CORVALLIS, Ore. – Oregon State quarterback Jake Luton is getting one more chance in a career marred by injury.
Luton was granted a sixth year of eligibility by the NCAA and he is competing – again – to be the Beavers’ starter.
His approach is to keep it simple.
“I’m just trying to stay healthy and just trying to be consistent throughout the year. I’m not trying to light up any record books or anything like that,” the 6-foot-7 quarterback said. “I want to put the team in position to win games and make sure I’m on the field. If I can do those two things I think we’ll have a good year.”
Luton has been limited by injuries to just nine starts since he transferred to Oregon State in 2017. During his first season in Corvallis, he missed eight games after he injured his spine in a game at Washington State.
He played in eight games with five starts last year but was hampered by a concussion and an ankle injury.
His main competition this year is redshirt sophomore Tristan Gebbia, who sat out last season after transferring from Nebraska. The QB competition is something of a preseason ritual for Luton.
He appeared to have the edge over Gebbia in the spring. But second-year coach Jonathan Smith said both quarterbacks made progress over the summer.
“Jake did have a good spring, we really like the step he took,” said Smith, himself a former Oregon State quarterback and QB coach at Washington. “But I’m really anxious to see Tristan here. Those 15 days of (spring) practice for Tristan, and now the opportunity to make a nice jump that he’s going to get here in the first couple of weeks of camp.”
Jack Colletto, who saw time at quarterback last season and was effective in short-yardage situations, is playing at linebacker in camp, although Smith said he may still see some snaps at QB this season.

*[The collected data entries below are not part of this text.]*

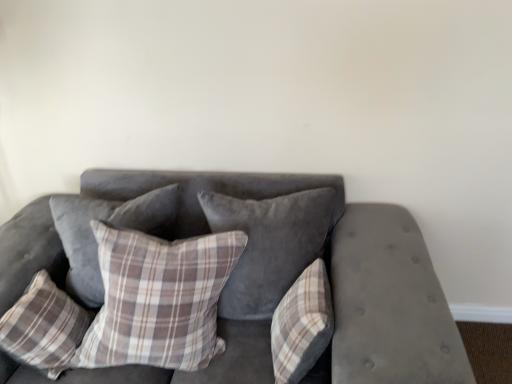
Question: Considering the relative sizes of plaid fabric pillow at center, which is counted as the 3th pillow, starting from the right, and velvet gray couch at center in the image provided, is plaid fabric pillow at center, which is counted as the 3th pillow, starting from the right, wider than velvet gray couch at center?

Choices:
 (A) yes
 (B) no

Answer: (B)

Question: Is plaid fabric pillow at center, which is counted as the 3th pillow, starting from the right, shorter than velvet gray couch at center?

Choices:
 (A) no
 (B) yes

Answer: (B)

Question: From a real-world perspective, is plaid fabric pillow at center, which is counted as the 3th pillow, starting from the right, on top of velvet gray couch at center?

Choices:
 (A) yes
 (B) no

Answer: (A)

Question: Is plaid fabric pillow at center, which is counted as the 3th pillow, starting from the right, not inside velvet gray couch at center?

Choices:
 (A) yes
 (B) no

Answer: (B)

Question: Does plaid fabric pillow at center, which is counted as the 3th pillow, starting from the right, appear on the left side of velvet gray couch at center?

Choices:
 (A) no
 (B) yes

Answer: (B)

Question: In the image, is plaid fabric pillow at center, which appears as the 3th pillow when viewed from the left, positioned in front of or behind plaid fabric pillow at center, the fifth pillow positioned from the left?

Choices:
 (A) behind
 (B) front

Answer: (B)

Question: Is plaid fabric pillow at center, which is counted as the 3th pillow, starting from the right, wider or thinner than plaid fabric pillow at center, positioned as the 1th pillow in right-to-left order?

Choices:
 (A) wide
 (B) thin

Answer: (A)

Question: Is plaid fabric pillow at center, which appears as the 3th pillow when viewed from the left, bigger or smaller than plaid fabric pillow at center, the fifth pillow positioned from the left?

Choices:
 (A) big
 (B) small

Answer: (A)

Question: Which is correct: plaid fabric pillow at center, which is counted as the 3th pillow, starting from the right, is inside plaid fabric pillow at center, positioned as the 1th pillow in right-to-left order, or outside of it?

Choices:
 (A) inside
 (B) outside

Answer: (B)

Question: From a real-world perspective, relative to plaid fabric pillow at center, positioned as the 1th pillow in right-to-left order, is plaid fabric pillow at lower left, acting as the fifth pillow starting from the right, vertically above or below?

Choices:
 (A) below
 (B) above

Answer: (A)

Question: Do you think plaid fabric pillow at lower left, acting as the fifth pillow starting from the right, is within plaid fabric pillow at center, the fifth pillow positioned from the left, or outside of it?

Choices:
 (A) inside
 (B) outside

Answer: (B)

Question: Is plaid fabric pillow at lower left, acting as the fifth pillow starting from the right, bigger or smaller than plaid fabric pillow at center, positioned as the 1th pillow in right-to-left order?

Choices:
 (A) big
 (B) small

Answer: (A)

Question: Based on their positions, is plaid fabric pillow at lower left, which is the first pillow from left to right, located to the left or right of plaid fabric pillow at center, positioned as the 1th pillow in right-to-left order?

Choices:
 (A) right
 (B) left

Answer: (B)

Question: Considering their positions, is plaid fabric pillow at lower left, acting as the fifth pillow starting from the right, located in front of or behind plaid fabric pillow at center, which is counted as the 3th pillow, starting from the right?

Choices:
 (A) front
 (B) behind

Answer: (B)

Question: Would you say plaid fabric pillow at lower left, acting as the fifth pillow starting from the right, is to the left or to the right of plaid fabric pillow at center, which is counted as the 3th pillow, starting from the right, in the picture?

Choices:
 (A) right
 (B) left

Answer: (B)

Oregon State’s eventual starter will be challenged. The Beavers, who won just two games last season, were picked to finish at the bottom of the Pac-12 North in the league’s preseason media poll.
But the team has a competent stable of wide receivers, led by junior Isaiah Hodgins and senior Trevon Bradford.
“It’s easy to say we’ll come in last place because the last two seasons we had,” Luton said. “But the difference between winning and losing in the Pac-12 is so small. You look at a lot of the games we had last year and we were right there in the third and fourth quarter, and something happened and it was a snowball effect. I think if we clean some things up we’re going to surprise a lot of people, and we’re not as far off as people think.”
A native of Marysville, Washington, Luton redshirted his freshman year at Idaho before playing in eight games with the Vandals in 2015. He transferred to Ventura Community College and set program records with 3,551 passing yards and 40 touchdowns in his lone season there.
In his time with the Beavers, Luton has passed for 2,513 yards and 14 touchdowns. NCAA rules allow players who have redshirted in their first year to be granted an extension if they play in four games or less in a season, as Luton did in 2017.
Luton graduated last December with a degree in sociology and he’s currently taking graduate-level classes.
Asked if he’s worried about any on-field apprehension because of his injury history, he was emphatic.
“I definitely don’t think so, and that’s definitely not what you want,” he said. “I think you’ll get injured more if you’re playing too timid.”
Turns out, he’s been working on sliding to guard against injury, even though it goes against his instincts
“It’s just trying to figure out the right time to slide,” he said. “That’s something I’ve never really done before, so learning when the right time was and when the right time wasn’t was kind of difficult, but I think it’ll be fine,” he said.
Oregon State opens the season at home on Aug. 30 against Oklahoma State.